Back in the days when the 45 RPM record was the dominent method of selling music, it wasn't all that unusual (particularly in the '60's) to find a b-side, or sometimes even an a-side, which was under 100 seconds long. In fact, a few 45's from that era timing out at 80 seconds or less managed to make Billboard's hot 100, including the 60 second release "Little Boxes" by The Womenfolk.
Today, two far less well known records than "Little Boxes", each of which runs under a minute. First up is Dick Boyell and his Orchestra, featuring singer Don Shelton. This appears to me to be a vanity label, and the short song involved is the A-side, with the catchy title "Oh Sweet Bubbles, You Make Me Feel So Good". As you'll hear, this lyric would have qualified as a shaggy dog story, were the story long enough to grow shaggy hair. The label reads one minute - played at exactly 45 RPM, the song lasts about two seconds less, and shows up at 0:59 here to allow for a bit of run-off at the end.
From another universe altogether comes a piece of insanity which has been in my collection since early childhood. No surprise - it's from the world of Children's Records, and more specifically from the intersection of Little Golden Records and Hanna-Barbera.
The record is credited to Don Elliott and the Cartoon Cowboys with Jimmy Carroll Orchestra, and is titled "Ooch, Ooch, Ouch!". It appears that this is the same Don Elliott who is primarily known as a jazz trumpet player, but who is also listed as a vocal talent in some searches, and was one of the hipsters behind the Chipmunks-meet-Bebop project "The Nutty Squirrels", in late 1959. Here, he is doing the voice of Quick Draw McGraw, who was voiced in the series of cartoons by Daws Butler - who most certainly would have been available to the Hanna-Barbera people, so what is Elliott doing as the voice here?:
This record always seemed weird to me. Several of my childhood records seemed at least moderately strange, but this was weirder than most of the others. For one thing, it's FIFTY THREE SECONDS LONG!!! It's the whole side of the single, and it times out at well under a minute! I can literally see the spaces between the groove as it moves towards the center of the record.
Just as odd is the performance of the song. First, there is the fact that (to me, at least), it sounds like we join the song in progress, almost in mid-breath of the singer, and certainly after some sort of music has already been played.

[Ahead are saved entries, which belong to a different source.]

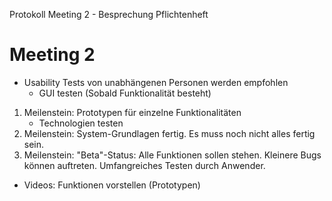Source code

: Protokoll Meeting 2 - Besprechung Pflichtenheft

# Meeting 2

- Usability Tests von unabhängenen Personen werden empfohlen
	- GUI testen (Sobald Funktionalität besteht)

1. Meilenstein: Prototypen für einzelne Funktionalitäten
	- Technologien testen
2. Meilenstein: System-Grundlagen fertig. Es muss noch nicht alles fertig sein.
3. Meilenstein: "Beta"-Status: Alle Funktionen sollen stehen. Kleinere Bugs können auftreten. Umfangreiches Testen durch Anwender.

- Videos: Funktionen vorstellen (Prototypen)
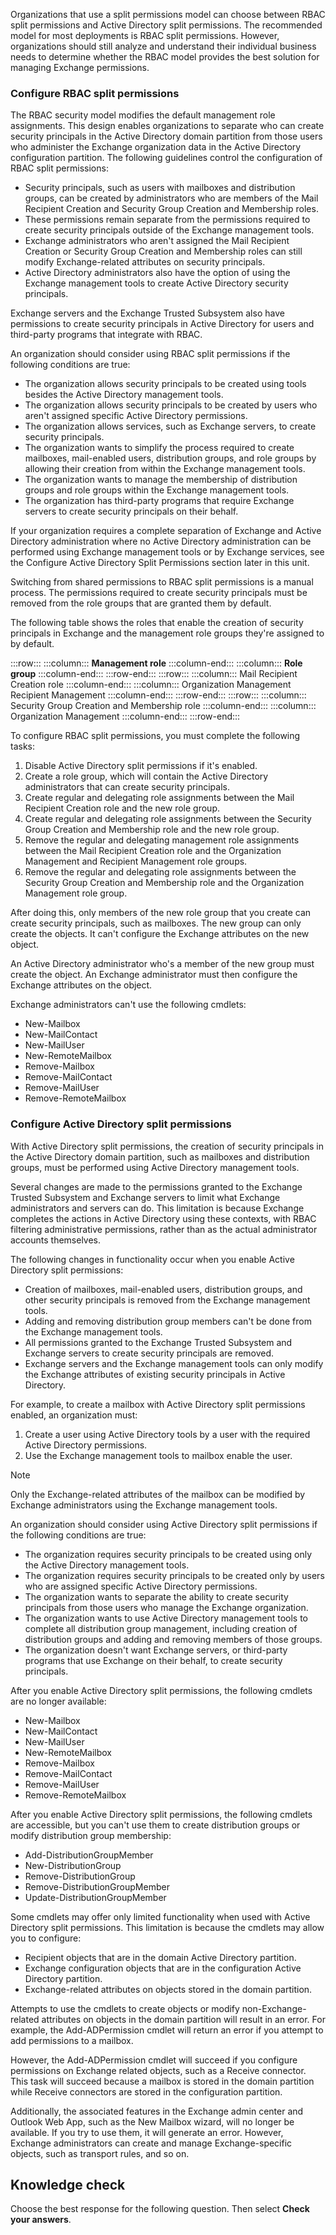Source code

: Organizations that use a split permissions model can choose between RBAC split permissions and Active Directory split permissions. The recommended model for most deployments is RBAC split permissions. However, organizations should still analyze and understand their individual business needs to determine whether the RBAC model provides the best solution for managing Exchange permissions.

### Configure RBAC split permissions

The RBAC security model modifies the default management role assignments. This design enables organizations to separate who can create security principals in the Active Directory domain partition from those users who administer the Exchange organization data in the Active Directory configuration partition. The following guidelines control the configuration of RBAC split permissions:

 -  Security principals, such as users with mailboxes and distribution groups, can be created by administrators who are members of the Mail Recipient Creation and Security Group Creation and Membership roles.
 -  These permissions remain separate from the permissions required to create security principals outside of the Exchange management tools.
 -  Exchange administrators who aren't assigned the Mail Recipient Creation or Security Group Creation and Membership roles can still modify Exchange-related attributes on security principals.
 -  Active Directory administrators also have the option of using the Exchange management tools to create Active Directory security principals.

Exchange servers and the Exchange Trusted Subsystem also have permissions to create security principals in Active Directory for users and third-party programs that integrate with RBAC.

An organization should consider using RBAC split permissions if the following conditions are true:

 -  The organization allows security principals to be created using tools besides the Active Directory management tools.
 -  The organization allows security principals to be created by users who aren't assigned specific Active Directory permissions.
 -  The organization allows services, such as Exchange servers, to create security principals.
 -  The organization wants to simplify the process required to create mailboxes, mail-enabled users, distribution groups, and role groups by allowing their creation from within the Exchange management tools.
 -  The organization wants to manage the membership of distribution groups and role groups within the Exchange management tools.
 -  The organization has third-party programs that require Exchange servers to create security principals on their behalf.

If your organization requires a complete separation of Exchange and Active Directory administration where no Active Directory administration can be performed using Exchange management tools or by Exchange services, see the Configure Active Directory Split Permissions section later in this unit.

Switching from shared permissions to RBAC split permissions is a manual process. The permissions required to create security principals must be removed from the role groups that are granted them by default.

The following table shows the roles that enable the creation of security principals in Exchange and the management role groups they're assigned to by default.

:::row:::
  :::column:::
    **Management role**
  :::column-end:::
  :::column:::
    **Role group**
  :::column-end:::
:::row-end:::
:::row:::
  :::column:::
    Mail Recipient Creation role
  :::column-end:::
  :::column:::
    Organization Management
Recipient Management
  :::column-end:::
:::row-end:::
:::row:::
  :::column:::
    Security Group Creation and Membership role
  :::column-end:::
  :::column:::
    Organization Management
  :::column-end:::
:::row-end:::


To configure RBAC split permissions, you must complete the following tasks:

1.  Disable Active Directory split permissions if it's enabled.
2.  Create a role group, which will contain the Active Directory administrators that can create security principals.
3.  Create regular and delegating role assignments between the Mail Recipient Creation role and the new role group.
4.  Create regular and delegating role assignments between the Security Group Creation and Membership role and the new role group.
5.  Remove the regular and delegating management role assignments between the Mail Recipient Creation role and the Organization Management and Recipient Management role groups.
6.  Remove the regular and delegating role assignments between the Security Group Creation and Membership role and the Organization Management role group.

After doing this, only members of the new role group that you create can create security principals, such as mailboxes. The new group can only create the objects. It can't configure the Exchange attributes on the new object.

An Active Directory administrator who's a member of the new group must create the object. An Exchange administrator must then configure the Exchange attributes on the object.

Exchange administrators can't use the following cmdlets:

 -  New-Mailbox
 -  New-MailContact
 -  New-MailUser
 -  New-RemoteMailbox
 -  Remove-Mailbox
 -  Remove-MailContact
 -  Remove-MailUser
 -  Remove-RemoteMailbox

### Configure Active Directory split permissions

With Active Directory split permissions, the creation of security principals in the Active Directory domain partition, such as mailboxes and distribution groups, must be performed using Active Directory management tools.

Several changes are made to the permissions granted to the Exchange Trusted Subsystem and Exchange servers to limit what Exchange administrators and servers can do. This limitation is because Exchange completes the actions in Active Directory using these contexts, with RBAC filtering administrative permissions, rather than as the actual administrator accounts themselves.

The following changes in functionality occur when you enable Active Directory split permissions:

 -  Creation of mailboxes, mail-enabled users, distribution groups, and other security principals is removed from the Exchange management tools.
 -  Adding and removing distribution group members can't be done from the Exchange management tools.
 -  All permissions granted to the Exchange Trusted Subsystem and Exchange servers to create security principals are removed.
 -  Exchange servers and the Exchange management tools can only modify the Exchange attributes of existing security principals in Active Directory.

For example, to create a mailbox with Active Directory split permissions enabled, an organization must:

1.  Create a user using Active Directory tools by a user with the required Active Directory permissions.
2.  Use the Exchange management tools to mailbox enable the user.

> [!NOTE]
> Only the Exchange-related attributes of the mailbox can be modified by Exchange administrators using the Exchange management tools.

An organization should consider using Active Directory split permissions if the following conditions are true:

 -  The organization requires security principals to be created using only the Active Directory management tools.
 -  The organization requires security principals to be created only by users who are assigned specific Active Directory permissions.
 -  The organization wants to separate the ability to create security principals from those users who manage the Exchange organization.
 -  The organization wants to use Active Directory management tools to complete all distribution group management, including creation of distribution groups and adding and removing members of those groups.
 -  The organization doesn't want Exchange servers, or third-party programs that use Exchange on their behalf, to create security principals.

After you enable Active Directory split permissions, the following cmdlets are no longer available:

 -  New-Mailbox
 -  New-MailContact
 -  New-MailUser
 -  New-RemoteMailbox
 -  Remove-Mailbox
 -  Remove-MailContact
 -  Remove-MailUser
 -  Remove-RemoteMailbox

After you enable Active Directory split permissions, the following cmdlets are accessible, but you can't use them to create distribution groups or modify distribution group membership:

 -  Add-DistributionGroupMember
 -  New-DistributionGroup
 -  Remove-DistributionGroup
 -  Remove-DistributionGroupMember
 -  Update-DistributionGroupMember

Some cmdlets may offer only limited functionality when used with Active Directory split permissions. This limitation is because the cmdlets may allow you to configure:

 -  Recipient objects that are in the domain Active Directory partition.
 -  Exchange configuration objects that are in the configuration Active Directory partition.
 -  Exchange-related attributes on objects stored in the domain partition.

Attempts to use the cmdlets to create objects or modify non-Exchange-related attributes on objects in the domain partition will result in an error. For example, the Add-ADPermission cmdlet will return an error if you attempt to add permissions to a mailbox.

However, the Add-ADPermission cmdlet will succeed if you configure permissions on Exchange related objects, such as a Receive connector. This task will succeed because a mailbox is stored in the domain partition while Receive connectors are stored in the configuration partition.

Additionally, the associated features in the Exchange admin center and Outlook Web App, such as the New Mailbox wizard, will no longer be available. If you try to use them, it will generate an error. However, Exchange administrators can create and manage Exchange-specific objects, such as transport rules, and so on.

## Knowledge check

Choose the best response for the following question. Then select **Check your answers**.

Then there is the deeply weird lead vocal, the overly peppy chorus, singing in such jolly spirits about being conked on the head (I particularly like the happy way they sing "He's a grouch", which is repeated three times), and the wacky sound effects. Not unheard of in kids records, but the feel of this one is sort of different, and the sudden ending just makes it weirder.
There actually is a postscript to the Don Elliot record. After I posted this song to my own blog, several years ago, my brother did some searching, and found out that, yes indeed, this is a crudely excerpted set of segments, edited into those 53 seconds, from a longer piece (nearly 3 1/2 minutes), one which appeared on a Hanna-Barbera album.
The longer has a weirdness of its own, but is at least fairly cohesive, and the segments pulled out for the 45 work within the confines of the full track. Plus you get to hear ridiculous lyrics such as "floor-de-floor-de-floor-de-floor", which would have made me crack up at age six, had they bothered to put the whole song on the 45.
The mystery remains, though - why edit down a song for a 45, to roughly 1/4th of its original length, removing all context from the song, making terrible edits and slapping it on a 45 that could easily have handled the original length without those edits? Who was it that listened to the edited version and said something along the lines of, "yup, that's perfect - that'll be GREAT for our next kids' 45"?